35Mais, comme je l’ai dit plus haut, il existe deux techniques classiques pour faciliter les échanges internationaux. La première technique était l’abaissement des barrières tarifaires et elle ne joue pas un rôle important. La seconde, qui va nous intéresser maintenant, est relative aux barrières non tarifaires.
36Lorsque des parties contractantes à un traité économique international veulent abaisser les barrières non tarifaires, elles entendent généralement « harmoniser les normes » entre leurs systèmes juridiques respectifs pour fluidifier les échanges. Or, si le droit n’était qu’une technique au service de l’économie, on pourrait soutenir que la voie la plus sûre pour harmoniser les normes serait simplement de les supprimer. Car, du point de vue de l’économie internationale, les seules normes essentielles sont celles qui, en assurant la stabilité macroéconomique des États, rassurent les investisseurs.
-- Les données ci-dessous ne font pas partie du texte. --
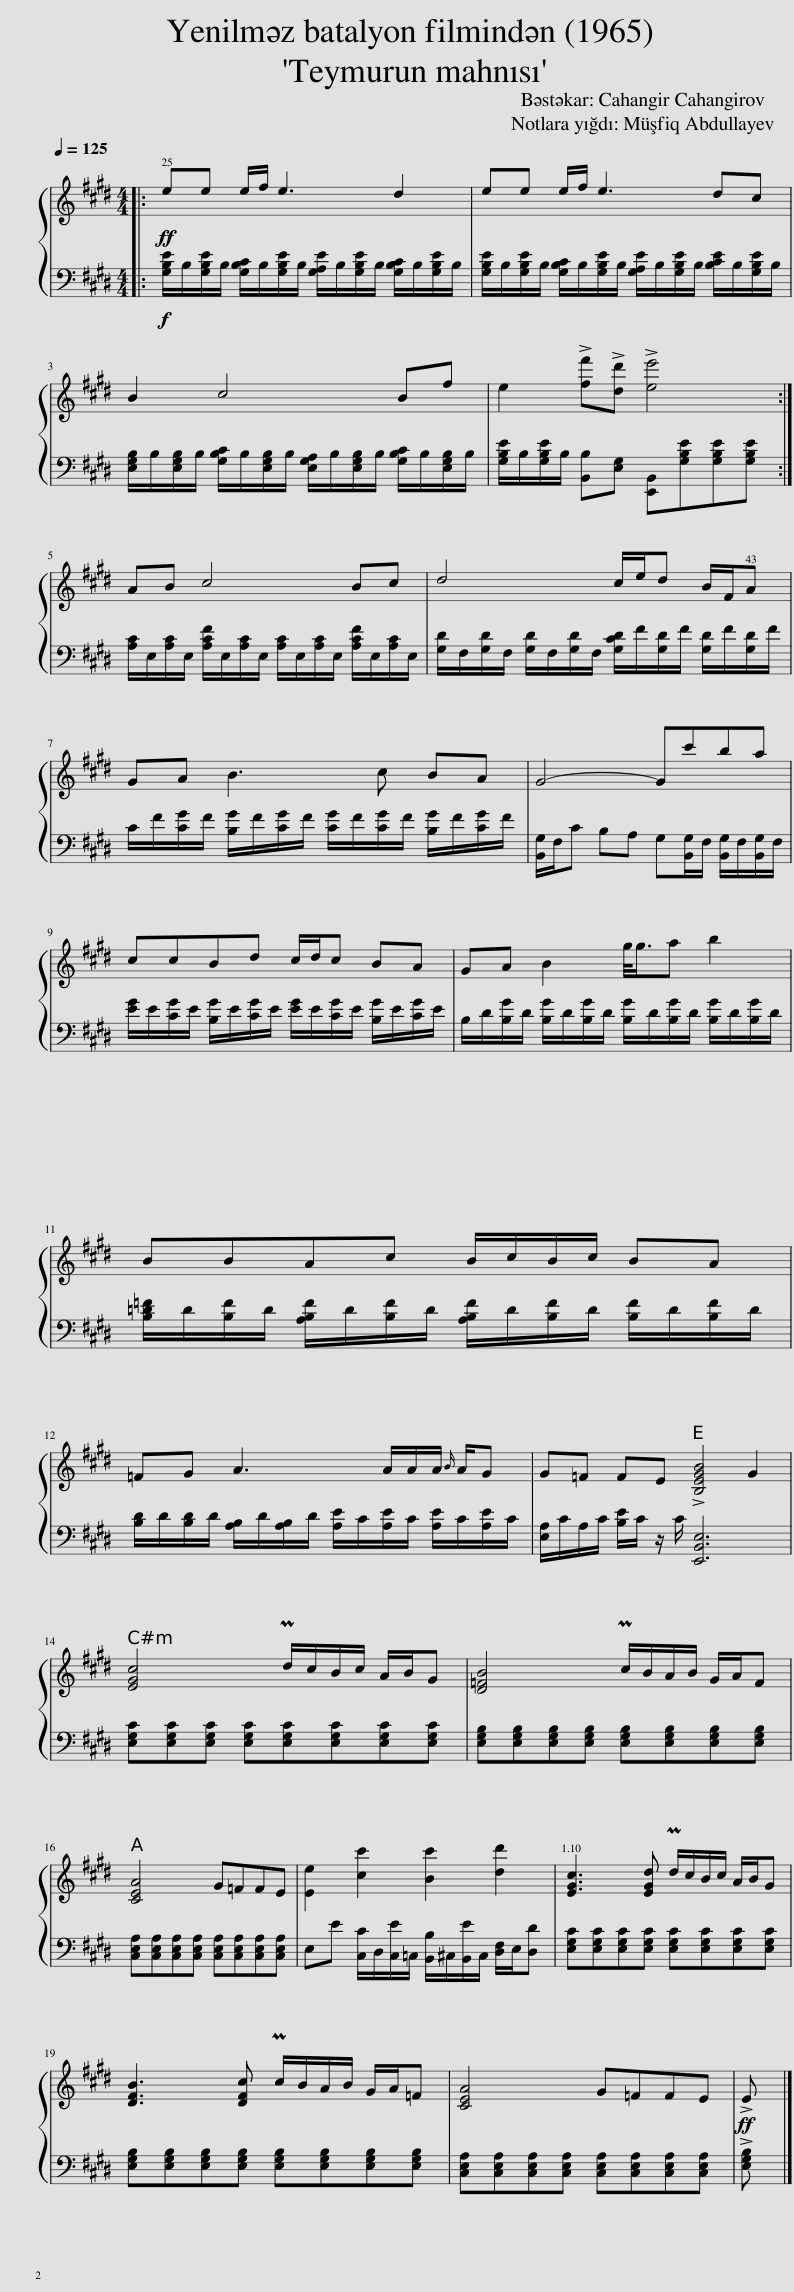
X:1
%%score { 1 | 2 }
L:1/8
Q:1/4=125
M:4/4
I:linebreak $
K:E
V:1 treble
V:2 bass
V:1
|:!ff! !25!ee e/f/ e3 d2 | ee e/f/ e3 dc |$ B2 c4 Bf | e2 !>![ff']!>![dd'] !>![ee']4 :|$ AB c4 Bc | %5
 d4 c/e/d B/F/!43!A |$ GA B3 c BA | G4- Gc'ba |$ ccBd c/d/c BA | GA B2 g/<g/a b2 |$ %10
 BBAc B/c/B/c/ BA |$ =FG A3 A/A/A/{B} A/G | G=F FE !>![B,EGB]4 G2 |$ [EGc]4 Pd/c/B/c/ A/B/G | [D=FB]4 Pc/B/A/B/ G/A/F |$ %15
 [CEA]4 G=FFE | [Ee]2 [cc']2 [Bc']2 [dd']2 | !1.10![EGc]3 [EGd] Pd/c/B/c/ A/B/G |$ [DFB]3 [DFc] Pc/B/A/B/ G/A/=F | [CEA]4 G=FFE | %20
!ff! !>!E |] %21
V:2
|:!f! [G,B,E]/B,/[G,B,E]/B,/ [G,B,C]/B,/[G,B,E]/B,/ [G,A,E]/B,/[G,B,E]/B,/ [G,B,C]/B,/[G,B,E]/B,/ | [G,B,E]/B,/[G,B,E]/B,/ [G,B,C]/B,/[G,B,E]/B,/ [G,A,E]/B,/[G,B,E]/B,/ [B,CE]/B,/[G,B,E]/B,/ |$ [E,G,B,]/B,/[E,G,B,]/B,/ [G,B,C]/B,/[E,G,B,]/B,/ [E,G,A,]/B,/[E,G,B,]/B,/ [G,B,C]/B,/[E,G,B,]/B,/ | [G,B,E]/B,/[G,B,E]/B,/ [B,,B,][E,G,] [E,,B,,][G,B,E][G,B,E][G,B,E] :|$ [A,C]/E,/[A,C]/E,/ [A,CF]/E,/[A,C]/E,/ [A,C]/E,/[A,C]/E,/ [A,CF]/E,/[A,C]/E,/ | %5
 [G,D]/F,/[G,D]/F,/ [G,D]/F,/[G,D]/F,/ [G,CD]/F/[G,D]/F/ [G,D]/F/[G,D]/F/ |$ C/F/[CG]/F/ [B,G]/F/[CG]/F/ [CG]/F/[CG]/F/ [B,G]/F/[CG]/F/ | [B,,G,]/F,/C B,A, G,[B,,G,]/F,/ [B,,G,]/F,/[B,,G,]/F,/ |$ [EG]/E/[CG]/E/ [B,G]/E/[CG]/E/ [EG]/E/[CG]/E/ [B,G]/E/[CG]/E/ | B,/D/[B,G]/D/ [B,G]/D/[B,G]/D/ [B,G]/D/[B,G]/D/ [B,G]/D/[B,G]/D/ |$ %10
 [B,=D=F]/D/[B,F]/D/ [A,B,F]/D/[B,F]/D/ [A,B,F]/D/[B,F]/D/ [B,F]/D/[B,F]/D/ |$ [B,D]/D/[B,D]/D/ [A,B,]/D/[A,B,]/D/ [A,E]/C/[A,E]/C/ [A,E]/C/[A,E]/C/ | [E,A,]/C/A,/C/ [B,E]/C/ z/ C/ [E,,B,,E,]6 |$ [E,G,C][E,G,C][E,G,C] [E,G,C][E,G,C][E,G,C][E,G,C][E,G,C] | [E,G,B,][E,G,B,][E,G,B,][E,G,B,] [E,G,B,][E,G,B,][E,G,B,][E,G,B,] |$ %15
 [C,E,A,][C,E,A,][C,E,A,][C,E,A,] [C,E,A,][C,E,A,][C,E,A,][C,E,A,] | E,E [C,C]/D,/[C,E]/=C,/ [B,,B,]/^C,/[B,,E]/C,/ [D,F,]/E,/[D,D] | [E,G,C][E,G,C][E,G,C][E,G,C] [E,G,C][E,G,C][E,G,C][E,G,C] |$ [E,G,B,][E,G,B,][E,G,B,][E,G,B,] [E,G,B,][E,G,B,][E,G,B,][E,G,B,] | [C,E,A,][C,E,A,][C,E,A,][C,E,A,] [C,E,A,][C,E,A,][C,E,A,][C,E,A,] | %20
 !>![E,G,B,] |] %21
Cependant, comme j’ai essayé de le montrer plus haut, les normes juridiques sont des représentations sociales qui ne peuvent pas être réduites à une simple fonction d’instrument technique.
37Le modèle néo-classique est une théorie parmi d’autres possibles. Mais il jouit encore aujourd’hui d’un privilège considérable, notamment dans l’enseignement universitaire. Le plus étonnant est que même les juristes semblent s’y rallier ou s’y résoudre alors qu’il ne leur reconnaît presque aucune place.
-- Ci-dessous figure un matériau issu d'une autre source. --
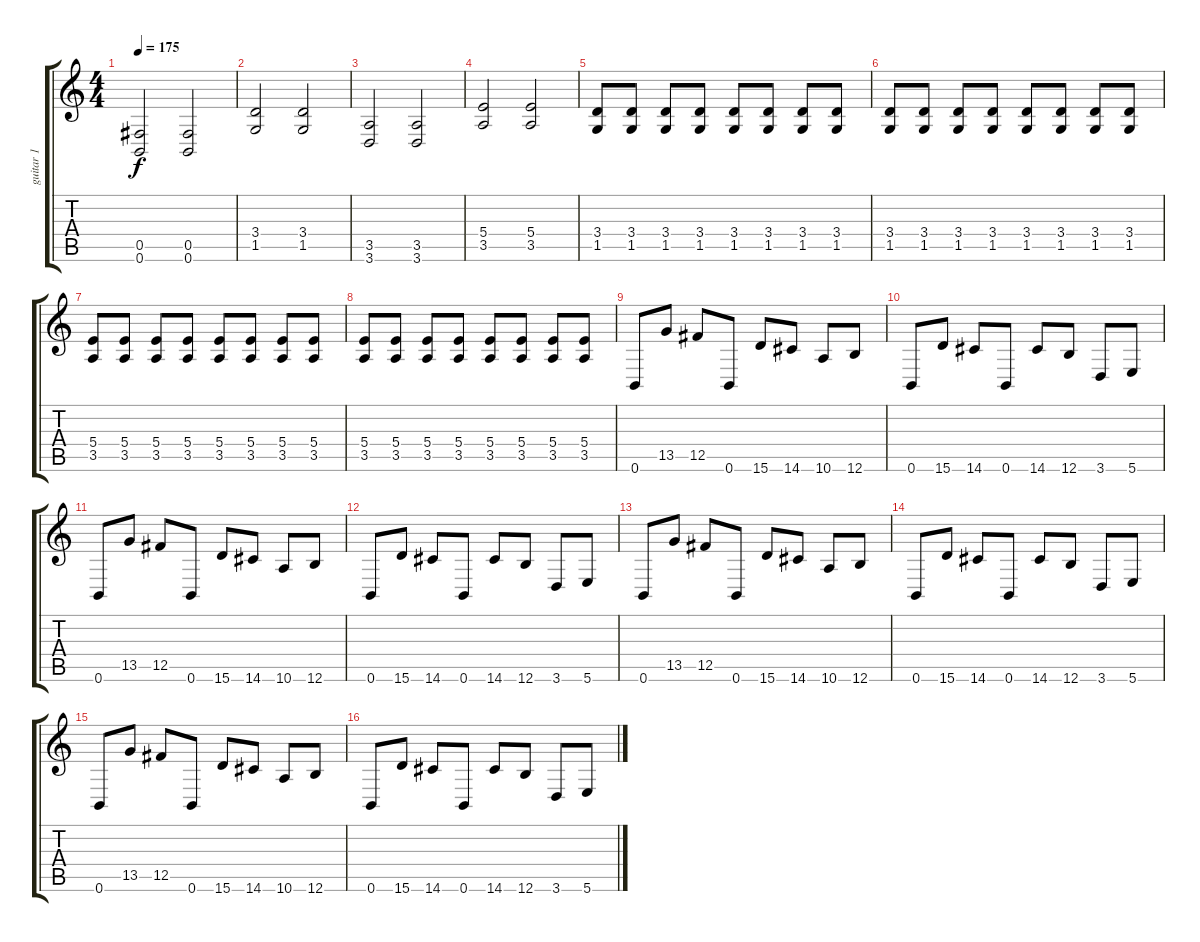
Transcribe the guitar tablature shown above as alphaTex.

\track ("guitar 1" "guitar 1") {instrument distortionguitar}
\staff {score tabs}
\tuning (Db4 Ab3 E3 B2 Gb2 B1) {hide}
\ts (4 4)
\tempo 175
\clef g2
\ks c
(0.5 0.6).2{dy f} (0.5 0.6).2 |
(3.4 1.5).2 (3.4 1.5).2 |
(3.5 3.6).2 (3.5 3.6).2 |
(5.4 3.5).2 (5.4 3.5).2 |
(3.4 1.5).8 (3.4 1.5).8 (3.4 1.5).8 (3.4 1.5).8 (3.4 1.5).8 (3.4 1.5).8 (3.4 1.5).8 (3.4 1.5).8 |
(3.4 1.5).8 (3.4 1.5).8 (3.4 1.5).8 (3.4 1.5).8 (3.4 1.5).8 (3.4 1.5).8 (3.4 1.5).8 (3.4 1.5).8 |
(5.4 3.5).8 (5.4 3.5).8 (5.4 3.5).8 (5.4 3.5).8 (5.4 3.5).8 (5.4 3.5).8 (5.4 3.5).8 (5.4 3.5).8 |
(5.4 3.5).8 (5.4 3.5).8 (5.4 3.5).8 (5.4 3.5).8 (5.4 3.5).8 (5.4 3.5).8 (5.4 3.5).8 (5.4 3.5).8 |
0.6.8{balance 8} 13.5.8 12.5.8 0.6.8 15.6.8 14.6.8 10.6.8 12.6.8 |
0.6.8 15.6.8 14.6.8 0.6.8 14.6.8 12.6.8 3.6.8 5.6.8 |
0.6.8{balance 8} 13.5.8 12.5.8 0.6.8 15.6.8 14.6.8 10.6.8 12.6.8 |
0.6.8 15.6.8 14.6.8 0.6.8 14.6.8 12.6.8 3.6.8 5.6.8 |
0.6.8{balance 8} 13.5.8 12.5.8 0.6.8 15.6.8 14.6.8 10.6.8 12.6.8 |
0.6.8 15.6.8 14.6.8 0.6.8 14.6.8 12.6.8 3.6.8 5.6.8 |
0.6.8{balance 8} 13.5.8 12.5.8 0.6.8 15.6.8 14.6.8 10.6.8 12.6.8 |
0.6.8 15.6.8 14.6.8 0.6.8 14.6.8 12.6.8 3.6.8 5.6.8
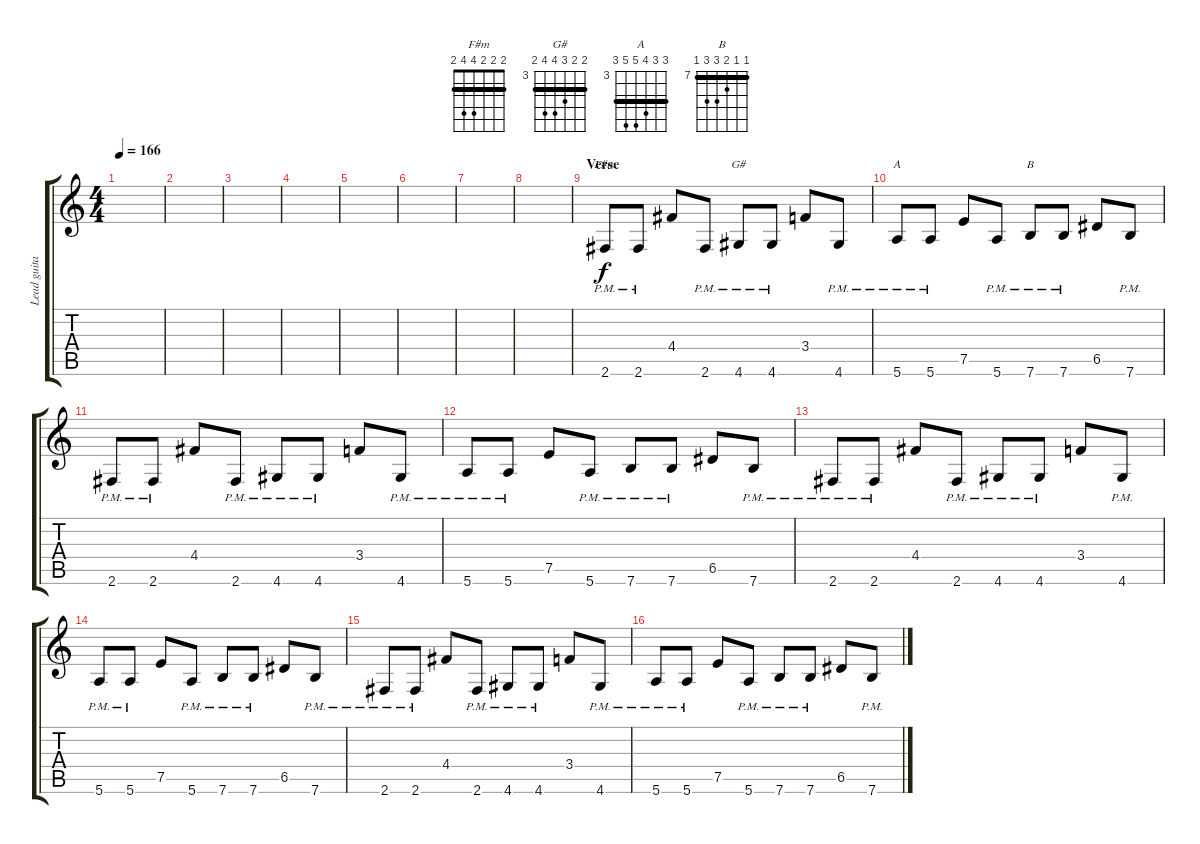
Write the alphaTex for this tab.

\track ("Lead guitar" "Lead guita") {instrument electricguitarjazz}
\staff {score tabs}
\tuning (E4 B3 G3 D3 A2 E2) {hide}
\chord ("F#m" 2 2 2 4 4 2) {barre 2}
\chord ("G#" 4 4 5 6 6 4) {firstfret 3 barre 4}
\chord ("A" 5 5 6 7 7 5) {firstfret 3 barre 5}
\chord ("B" 7 7 8 9 9 7) {firstfret 7 barre 7}
\ts (4 4)
\tempo 166
\clef g2
\ks c
|
|
|
|
|
|
|
|
\section ("" "Verse")
2.6{pm}.8{ch "F#m"} 2.6{pm}.8 4.4.8 2.6{pm}.8 4.6{pm}.8{ch "G#"} 4.6{pm}.8 3.4.8 4.6{pm}.8 |
5.6{pm}.8{ch "A"} 5.6{pm}.8 7.5.8 5.6{pm}.8 7.6{pm}.8{ch "B"} 7.6{pm}.8 6.5.8 7.6{pm}.8 |
2.6{pm}.8 2.6{pm}.8 4.4.8 2.6{pm}.8 4.6{pm}.8 4.6{pm}.8 3.4.8 4.6{pm}.8 |
5.6{pm}.8 5.6{pm}.8 7.5.8 5.6{pm}.8 7.6{pm}.8 7.6{pm}.8 6.5.8 7.6{pm}.8 |
2.6{pm}.8 2.6{pm}.8 4.4.8 2.6{pm}.8 4.6{pm}.8 4.6{pm}.8 3.4.8 4.6{pm}.8 |
5.6{pm}.8 5.6{pm}.8 7.5.8 5.6{pm}.8 7.6{pm}.8 7.6{pm}.8 6.5.8 7.6{pm}.8 |
2.6{pm}.8 2.6{pm}.8 4.4.8 2.6{pm}.8 4.6{pm}.8 4.6{pm}.8 3.4.8 4.6{pm}.8 |
5.6{pm}.8 5.6{pm}.8 7.5.8 5.6{pm}.8 7.6{pm}.8 7.6{pm}.8 6.5.8 7.6{pm}.8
38Or, si les juristes étaient un peu plus combatifs, ils montreraient que lorsqu’on veut intégrer deux marchés, on doit souvent intégrer deux représentations du monde social. Et que lorsque les États-Unis et l’UE veulent conclure un traité économique en harmonisant leurs normes, il s’agit davantage d’une question culturelle que d’une question de technique juridique. Pourquoi est-ce devenu si difficile à comprendre ?
39Pendant longtemps, le droit et l’économie ont partagé la même faculté et nombreux sont ceux qui, dans la première moitié du siècle passé, étudiaient à la fois les deux matières. Ils avaient l’impression d’étudier des sciences sociales avec des outils certes un peu différents, mais en posant des questions finalement assez semblables. Un des problèmes qu’il leur fallait résoudre ensemble était le suivant : comment le droit et l’économie peuvent-ils contribuer, avec des ressources rares, au développement d’une démocratie dans laquelle la recherche d’une plus grande justice sociale joue le rôle d’un horizon régulateur [5] ? Mais, comme on l’a vu, les économistes ont, au cours du XXe siècle, continué, développé et renforcé l’effort walrassien de physicaliser l’économie. Et cela a supposé la construction d’un nouveau modèle d’acteur social, le modèle d’un agent rationnel vivant dans un temps quantifiable et linéaire et dépossédé de son épaisseur intersubjective et de sa durée psychologique. L’action économique, qui était auparavant réfléchie comme une action sociale intersubjective, a alors été pensée comme une espèce d’événement atomisé et individuel. Or il est clair qu’il s’agissait là d’une construction très éloignée de l’homme juridique raisonnable, c’est-à-dire d’une personne prudente et diligente, d’un homme mesuré plutôt que mesurable, qui vit et agit dans une histoire sociale qu’il contribue à construire. La traduction économique de cette distinction épistémologique radicale entre proposition d’être et proposition de devoir-être, entre jugement de fait et jugement de valeur, bref entre des jugements objectifs et des jugements subjectifs est entièrement réalisée par M. Friedman. S’inspirant largement d’un ouvrage publié en 1890 par John N. Keynes, The Scope and Method of Political Economy, il écrit ceci :
« Positive economics is in principle independent of any particular ethical position or normative judgment. As Keynes says, it deals with “what is”, not with “what ought to be” […]. In short, positive economics is, or can be, an “objective” science, in precisely the same sense as any of the physical sciences [6]. »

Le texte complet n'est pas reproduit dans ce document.